At the risk of being presumptuous, can I put in an order? Except I want mine with no notch (my sawhorses are too wide) and wedge shaped (to prevent rocking). A slope of about 1.5 inch rise/drop over a over a six or eight inch run ought to be about right! Two pairs should be sufficient. Definitely would be more welcome than the last gift you gave me -- cord lock remnants from your salt water corrosion destructive testing experiments.
 
Presume, assume, whatever; I’ll bring a couple of the uncut 12” x 5” x 3.5” Ethafom blocks next time we paddle together.

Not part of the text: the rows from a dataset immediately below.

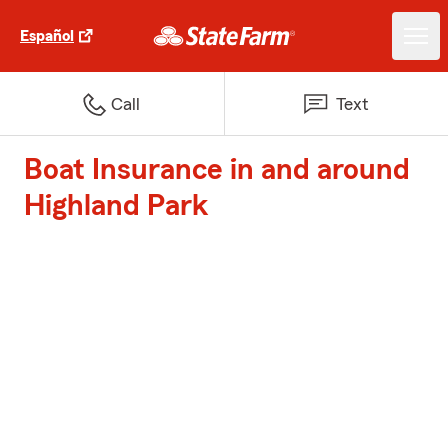
Español
Call
Text
Boat Insurance in and around
Highland Park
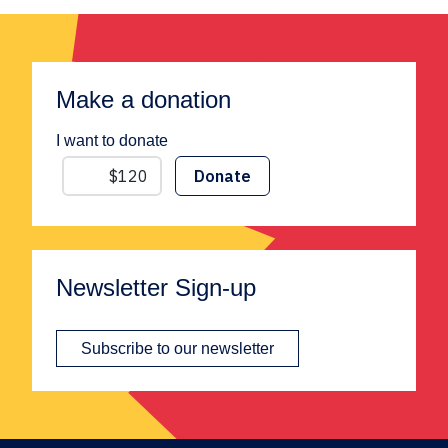
Make a donation
I want to donate
Newsletter Sign-up
Subscribe to our newsletter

BWAHAHAHA.

If your sawhorse crossbars are wider, like a 2x4’s 3 ½” width, just make the notch (a hair under) 3 ½” wide. I have a set cut that way for just that purpose, the bottom crossbars on my two-boat sawhorses are bolted on in that orientation.

Or you can pick up a set when you come by the shop to drop off that derelict Kevlar Courier, and I’ll teach you how to use a coping saw.
 
Heck, if my friend in the Nutmeg State ever gets off his butt and fixes his boats I’ll mail him a four set.

I think I know the person you're referring to and, if I'm right, I know for a fact that he does not own a saw horse on which to affix foam stabilization blocks.

However, his unfixed boats rest on a rack of 2x4's under his back porch, and the sea kay**s thereon could benefit from cheap foam cradles.
 
Glenn, yeah, that’s the guy. Not only does he not own a sawhorse, or comprehend that you kinda need two, I doubt he owns a coping saw.

His forlorn decked boats, the Prijon Yukon, Surge Marine and ancient Gyromax, would benefit from some angled bolster support before the decks have dents, but I have as much faith that he will tend to them as I do that he will ever regunwale his neglected and brightwork rotting Explorer, Winisk, BJX or Millbrook ME. An entropic decline to disorder of weathered boats awaiting attention.

Same deal as I made ALSG. Festively wrapped and awaiting his pick-up.